- Opis zadania: Podejmij zamieszczony poniżej tekst z wypowiedziami medalistów finału Mistrzostw Polski Par Klubowych i pisz go dalej, zaczynając od miejsca tuż po jego ostatnim zdaniu.

- Fragment do przeczytania:
□ □ □ □ □ □ □

Kategoria: Bad Company

All Star Week. Finał MPPK – wypowiedzi

Za nami finał Mistrzostw Polski Par Klubowych. Oto co mieli do powiedzenia medaliści MPPK 13′.

Chyba trzeba w końcu powiedzieć to głośno – Bad Company ma patent na Mistrzostwa Par Klubowych. Prywatnie jest to dla mnie czwarty złoty medal w tych rozgrywkach. Z początku szło nam nadspodziewanie dobrze, ale potem zacząłem gubić punkty, przez co w końcówce drżeliśmy o wynik. Gratulacje dla par Skarpetek, co prawda przegrywali z nami podwójnie, ale w pozostałych wyścigach rządzili na czacie.

Paweu 1 miejsce (Bad Company)

Po ostatnich niepowodzeniach w zawodach indywidualnych bardzo się cieszę, że zrobiliśmy złoty medal. Początek ułożył się dla nas świetnie. Osiem lat temu nie przegraliśmy w finale żadnego biegu. Teraz nie było tak wspaniale, ale pokazaliśmy wysoki poziom. W końcówce wkradło się trochę stresu i stąd te słabsze wyniki. Nie mam takiego dorobku co Paweu w MPPK, ale też jest bardzo dobry. Dokładamy następne złoto i mam nadzieję, że za rok znów znajdziemy się na podium.

Mezzi 1 miejsce (Bad Company)

Zawody zaczęliśmy chyba na zbyt dużym luzie. Szkoda, że w biegu z Bad trafiło się pytanie o Opole. Kompletnie zapomniałem, że Miesiąc przez kilka, czy tam kilkanaście minut był rekordzistą toru. Nigdy nie lubiłem trafiać na pytania o swoje miasto i po raz któryś już na nich poległem. No a potem … się obudziłem, także dziękuję sędziemu, że mnie tak skutecznie zmobilizował. Decyzja totalnie skandaliczna. Nawet nie chcę mi się tego komentować. Kolejna powtórka też kontrowersyjna, tzn. osobiście uważam, że powtórka powinna być, szkoda tylko, że sędziowie nie są konsekwentni, bo w kilku analogicznych przypadkach, które w tym sezonie widziałem, odrzucali protesty. Ostatecznie na tych protestach zyskaliśmy dwa punkty, ale niesmak pozostał. Gratki dla Slaya, który mnie dzielnie wspierał przez cały sezon. Podsumowując zdobyliśmy srebrny medal w zawodach, po których mam serdecznie dość ISQ. Całe szczęście, że sezon już zakończyłem, będzie dużo czasu na podjęcie decyzji czy się „bawić” dalej czy jednak szkoda nerwów.

□ □ □ □ □ □ □

- Zapisane dane:
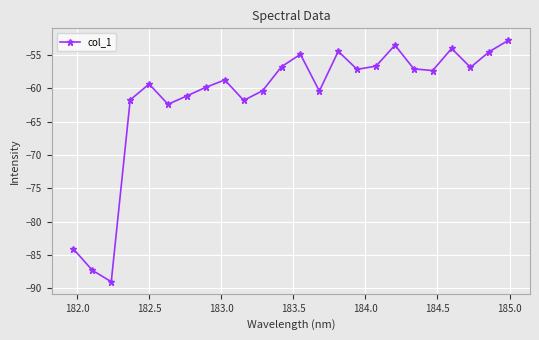

What is the value of the 6th point from the left?

-62.4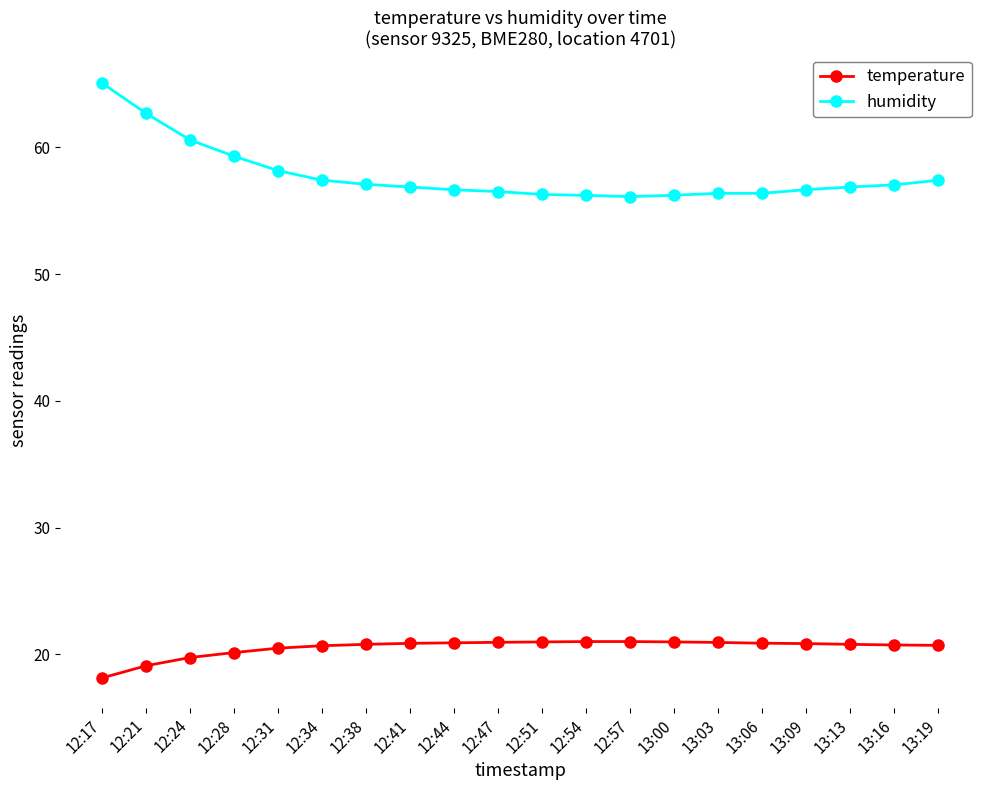

Count the number of data series in this chart.

2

□ □ □ □ □ □ □

- Rozwiązanie zadania:
Bili 2 miejsce (White Sox)

Jesteśmy bardzo szczęśliwi z końcowego rezultatu – srebrny medal to świetna osłoda tego trudnego sezonu dla White Sox. Przez cały sezon objeżdżaliśmy się z Bilim w lidze notując dobre wyniki i dziś przyniosło to świetny rezultat. Mieliśmy szansę na złoto, jednak niuanse zadecydowały o tym, że jest inaczej – serdeczne gratulacje dla Badów za tryumf i dla naszych braci z RS za brąz. Bili pokazał dzisiaj klasę i to, że jest prawdziwym liderem naszej drużyny, a ja ze swojego występu również mogę być zadowolony – zrobiłem swoje i to wystarczy nam do świętowania srebra!

Slayu 2 miejsce (White Sox)

Cieszymy się z brązowego medalu, to świetny wynik w tak doborowej stawce. Turniej był dla nas jak rollercoaster, rozpoczęliśmy od dwóch podwójnych zwycięstw, ale kolejne dwa wyścigi ostudziły nasze nastroje. Na szczęście 5:1 w ostatnim wyścigu dało upragniony medal. Gratulacje dla BC i WS, obie drużyny w pełni zasłużenie sięgnęły po medale.

Guru 3 miejsce (Red Sox)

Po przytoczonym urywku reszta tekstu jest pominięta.